§ **Assignment**:
Below are the records; collect from them each line containing the string "تظليل".

(Saved entries)
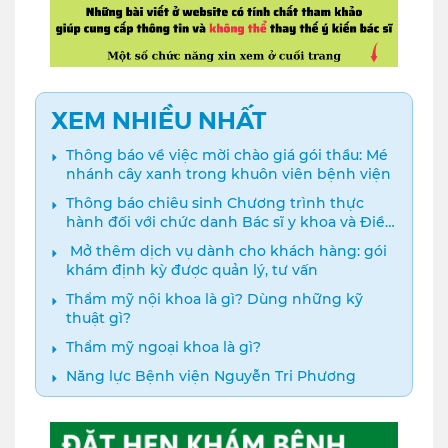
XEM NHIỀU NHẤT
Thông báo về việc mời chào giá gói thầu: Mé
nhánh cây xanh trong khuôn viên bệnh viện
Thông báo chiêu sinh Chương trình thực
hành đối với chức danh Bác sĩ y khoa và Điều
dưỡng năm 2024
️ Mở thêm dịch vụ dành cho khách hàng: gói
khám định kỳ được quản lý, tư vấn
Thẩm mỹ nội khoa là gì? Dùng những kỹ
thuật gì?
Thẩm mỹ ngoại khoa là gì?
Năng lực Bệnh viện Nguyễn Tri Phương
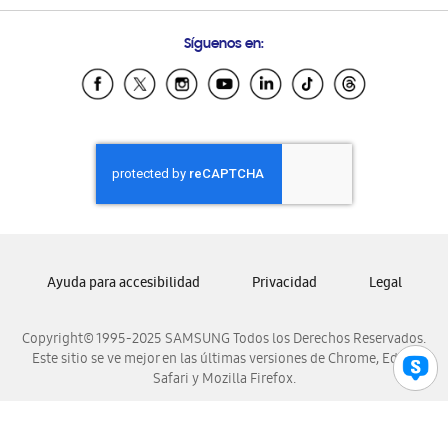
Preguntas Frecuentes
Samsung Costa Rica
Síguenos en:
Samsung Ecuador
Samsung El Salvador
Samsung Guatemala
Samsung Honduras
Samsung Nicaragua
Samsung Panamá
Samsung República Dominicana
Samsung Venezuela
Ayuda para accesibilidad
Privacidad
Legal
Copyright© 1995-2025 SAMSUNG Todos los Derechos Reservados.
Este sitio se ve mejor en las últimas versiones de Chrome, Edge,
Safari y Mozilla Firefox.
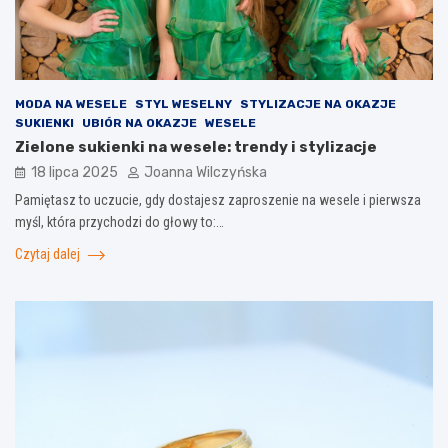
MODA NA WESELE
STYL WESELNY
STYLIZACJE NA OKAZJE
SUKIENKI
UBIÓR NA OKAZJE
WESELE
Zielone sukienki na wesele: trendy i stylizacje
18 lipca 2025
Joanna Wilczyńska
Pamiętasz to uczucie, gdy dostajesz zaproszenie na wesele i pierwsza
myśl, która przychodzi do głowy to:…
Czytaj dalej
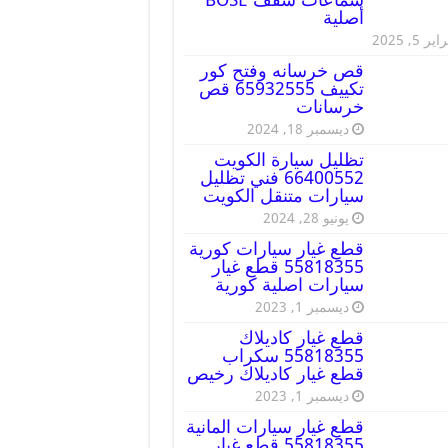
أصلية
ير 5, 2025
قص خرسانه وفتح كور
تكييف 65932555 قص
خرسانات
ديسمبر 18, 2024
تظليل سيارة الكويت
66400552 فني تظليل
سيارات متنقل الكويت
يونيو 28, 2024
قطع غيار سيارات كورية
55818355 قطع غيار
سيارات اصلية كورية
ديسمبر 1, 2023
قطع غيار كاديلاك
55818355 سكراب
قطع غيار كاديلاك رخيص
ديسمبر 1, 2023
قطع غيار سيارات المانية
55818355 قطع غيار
---
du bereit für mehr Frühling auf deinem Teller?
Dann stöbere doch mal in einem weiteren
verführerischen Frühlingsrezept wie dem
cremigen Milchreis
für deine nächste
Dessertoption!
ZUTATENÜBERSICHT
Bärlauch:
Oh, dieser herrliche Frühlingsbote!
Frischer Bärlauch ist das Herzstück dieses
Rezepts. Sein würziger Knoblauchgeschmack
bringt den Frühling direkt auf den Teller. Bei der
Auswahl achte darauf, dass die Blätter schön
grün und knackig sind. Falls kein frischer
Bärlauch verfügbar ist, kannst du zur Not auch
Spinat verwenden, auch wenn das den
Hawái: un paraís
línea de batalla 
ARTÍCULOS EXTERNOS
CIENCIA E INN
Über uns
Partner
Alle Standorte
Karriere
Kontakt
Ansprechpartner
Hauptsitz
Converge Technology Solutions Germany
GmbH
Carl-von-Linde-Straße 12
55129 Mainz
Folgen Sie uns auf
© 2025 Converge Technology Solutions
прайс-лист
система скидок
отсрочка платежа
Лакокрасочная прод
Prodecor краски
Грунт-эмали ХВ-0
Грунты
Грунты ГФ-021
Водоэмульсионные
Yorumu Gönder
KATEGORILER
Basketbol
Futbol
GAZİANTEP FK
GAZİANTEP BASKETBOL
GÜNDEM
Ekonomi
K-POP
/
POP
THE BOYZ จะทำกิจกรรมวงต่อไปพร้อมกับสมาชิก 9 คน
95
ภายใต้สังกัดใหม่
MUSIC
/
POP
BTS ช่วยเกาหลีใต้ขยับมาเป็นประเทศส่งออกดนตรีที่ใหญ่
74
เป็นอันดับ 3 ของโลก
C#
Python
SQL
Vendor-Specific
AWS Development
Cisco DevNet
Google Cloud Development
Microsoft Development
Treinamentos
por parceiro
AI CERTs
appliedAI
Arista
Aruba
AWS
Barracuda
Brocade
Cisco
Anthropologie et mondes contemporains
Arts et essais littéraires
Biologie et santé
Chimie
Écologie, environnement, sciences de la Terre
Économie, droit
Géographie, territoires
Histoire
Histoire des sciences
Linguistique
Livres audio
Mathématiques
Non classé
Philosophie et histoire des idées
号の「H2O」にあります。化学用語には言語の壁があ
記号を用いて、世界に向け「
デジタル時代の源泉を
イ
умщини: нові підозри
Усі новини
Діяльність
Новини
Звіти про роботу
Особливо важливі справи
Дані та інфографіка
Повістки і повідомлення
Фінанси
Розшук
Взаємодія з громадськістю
...
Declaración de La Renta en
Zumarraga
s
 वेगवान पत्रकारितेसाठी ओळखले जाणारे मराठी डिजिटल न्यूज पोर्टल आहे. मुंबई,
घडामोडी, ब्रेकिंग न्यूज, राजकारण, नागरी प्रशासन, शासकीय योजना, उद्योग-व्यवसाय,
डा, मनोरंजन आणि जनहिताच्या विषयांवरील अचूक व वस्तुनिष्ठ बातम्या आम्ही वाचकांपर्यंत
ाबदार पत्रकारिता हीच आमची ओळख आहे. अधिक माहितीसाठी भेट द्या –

§ **Answer to this problem**:
تظليل سيارة الكويت
66400552 فني تظليل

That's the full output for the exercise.